§ **WORK REQUEST**: Look through the records below, and copy out every line that holds the string "NANCY".

§ **DATA TO PROCESS**:

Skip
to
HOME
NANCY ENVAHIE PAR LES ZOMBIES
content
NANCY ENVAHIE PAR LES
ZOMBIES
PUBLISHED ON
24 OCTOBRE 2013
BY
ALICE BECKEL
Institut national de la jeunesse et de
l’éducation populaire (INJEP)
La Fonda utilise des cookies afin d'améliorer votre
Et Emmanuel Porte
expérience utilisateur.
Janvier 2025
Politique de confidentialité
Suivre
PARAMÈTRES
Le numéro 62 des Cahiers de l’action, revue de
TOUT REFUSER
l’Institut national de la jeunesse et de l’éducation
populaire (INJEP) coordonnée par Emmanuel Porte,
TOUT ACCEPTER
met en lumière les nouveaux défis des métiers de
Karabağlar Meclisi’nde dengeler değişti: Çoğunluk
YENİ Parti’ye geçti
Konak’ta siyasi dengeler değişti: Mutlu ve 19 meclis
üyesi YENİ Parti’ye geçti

...

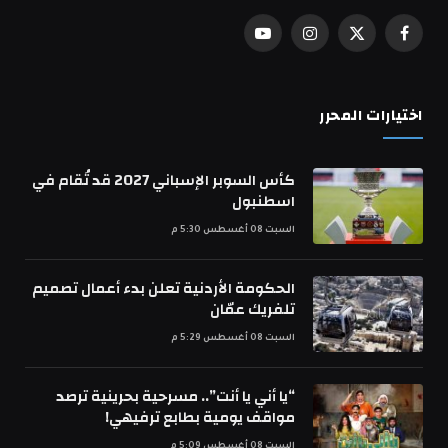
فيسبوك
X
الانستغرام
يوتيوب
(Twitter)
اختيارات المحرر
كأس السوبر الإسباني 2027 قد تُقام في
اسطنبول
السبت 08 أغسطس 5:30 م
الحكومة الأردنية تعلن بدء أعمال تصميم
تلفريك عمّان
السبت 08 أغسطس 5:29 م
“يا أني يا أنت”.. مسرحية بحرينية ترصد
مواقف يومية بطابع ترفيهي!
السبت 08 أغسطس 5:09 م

§ **ANSWER BELOW**:
NANCY ENVAHIE PAR LES ZOMBIES
NANCY ENVAHIE PAR LES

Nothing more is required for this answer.